Hamas militants hide among the civilian population, taking shelter in hospitals and schools. The ceaseless fighting has led to appalling conditions, with growing fears of famine and disease. The polio virus has recently appeared, with the World Health Organisation warning that at least 90% of children under the age of 10 must be vaccinated to stop it from spreading.
Such conditions militate against another basic pillar of refugee policy: that people cannot be forced to go back to their homes if they face torture, persecution or other human rights abuses. In the case of children, courts have held that they cannot be returned if they risk inadequate food or medical treatment.
“If Israel can attack terrorists living among civilians and destroy their homes, where are these refugees supposed to go?” said Harold Hongju Koh, a former State Department human-rights official who is a professor at Yale Law School. “This is particularly true if polio returns in Gaza,” he said. “Where do you go when home becomes uninhabitable, not just from war, but from disease?”
When it comes to the Palestinians trapped in Gaza, Schwartz pointed out, even the vocabulary used by advocates for refugees does not seem particularly useful.
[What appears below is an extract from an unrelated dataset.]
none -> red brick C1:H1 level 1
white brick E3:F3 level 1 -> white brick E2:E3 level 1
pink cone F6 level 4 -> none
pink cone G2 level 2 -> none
Refugee groups tend to emphasise the rights of people who have crossed borders to escape war or persecution.
“One of the things to keep in mind is that the current refugee and asylum system inherently has a mobility bias,” she said. “The refugee and asylum system is not built for people trapped in a conflict.”
For all the suffering of those in Gaza, Schwartz said the war was as much about political choices as humanitarian ones.
“The choice not to push Egypt to allow people in; the choice not to push Israel to ensure the right of return for people who do flee; the choice not to supply the bombs that cause people to flee – all of these are political choices,” she said. “Humanitarianism is not apolitical; it is political.”
The only way out of this impasse, she and others said, is to break the long-standing stalemate between the Israelis and Palestinians that led to the unique treatment of Palestinian refugees back in 1951. That foundational decision has been a trap for the West and the Arab world, no less than the Palestinians themselves, though Western leaders have not had to pay for their failed peacekeeping with the blood of their families.
“Everybody has got culpability here,” said Michael Posner, a former US assistant secretary of state for democracy, human rights and labour who now teaches at the Stern School of Business at New York University. “It’s a collective failure on the part of the West – the US and the Europeans – and the Arab states to force the parties to sit down and sort out their differences.”